(Extracted page text data)
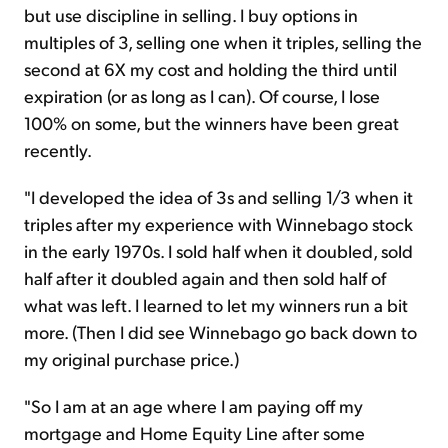
but use discipline in selling. I buy options in
multiples of 3, selling one when it triples, selling the
second at 6X my cost and holding the third until
expiration (or as long as I can). Of course, I lose
100% on some, but the winners have been great
recently.
"I developed the idea of 3s and selling 1/3 when it
triples after my experience with Winnebago stock
in the early 1970s. I sold half when it doubled, sold
half after it doubled again and then sold half of
what was left. I learned to let my winners run a bit
more. (Then I did see Winnebago go back down to
my original purchase price.)
"So I am at an age where I am paying off my
mortgage and Home Equity Line after some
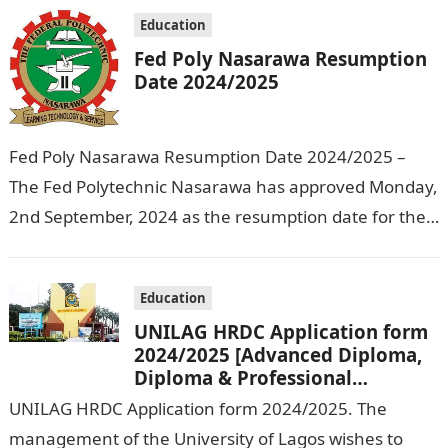
Education
Fed Poly Nasarawa Resumption
Date 2024/2025
Fed Poly Nasarawa Resumption Date 2024/2025 –
The Fed Polytechnic Nasarawa has approved Monday,
2nd September, 2024 as the resumption date for the
2024/ 2025 Academic Session. To…
Education
UNILAG HRDC Application form
2024/2025 [Advanced Diploma,
Diploma & Professional
Certificate courses]
UNILAG HRDC Application form 2024/2025. The
management of the University of Lagos wishes to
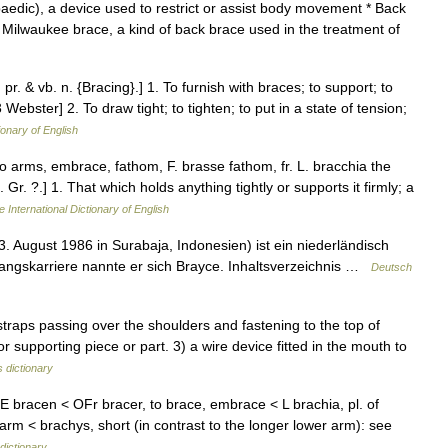
edic), a device used to restrict or assist body movement * Back
** Milwaukee brace, a kind of back brace used in the treatment of
 pr. & vb. n. {Bracing}.] 1. To furnish with braces; to support; to
Webster] 2. To draw tight; to tighten; to put in a state of tension;
ionary of English
o arms, embrace, fathom, F. brasse fathom, fr. L. bracchia the
 Gr. ?.] 1. That which holds anything tightly or supports it firmly; a
 International Dictionary of English
August 1986 in Surabaja, Indonesien) ist ein niederländisch
angskarriere nannte er sich Brayce. Inhaltsverzeichnis …
Deutsch
traps passing over the shoulders and fastening to the top of
r supporting piece or part. 3) a wire device fitted in the mouth to
 dictionary
E bracen < OFr bracer, to brace, embrace < L brachia, pl. of
rm < brachys, short (in contrast to the longer lower arm): see
dictionary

What you are asked to do
In the entries above, find the line with "2024/ 2025 Academic Session. To…" and the line with "the treatment of". Write out exactly those two lines and every line between them, pictures excluded.

Exercise answer
2024/ 2025 Academic Session. To…
Education
UNILAG HRDC Application form
2024/2025 [Advanced Diploma,
Diploma & Professional
Certificate courses]
UNILAG HRDC Application form 2024/2025. The
management of the University of Lagos wishes to
edic), a device used to restrict or assist body movement * Back
** Milwaukee brace, a kind of back brace used in the treatment of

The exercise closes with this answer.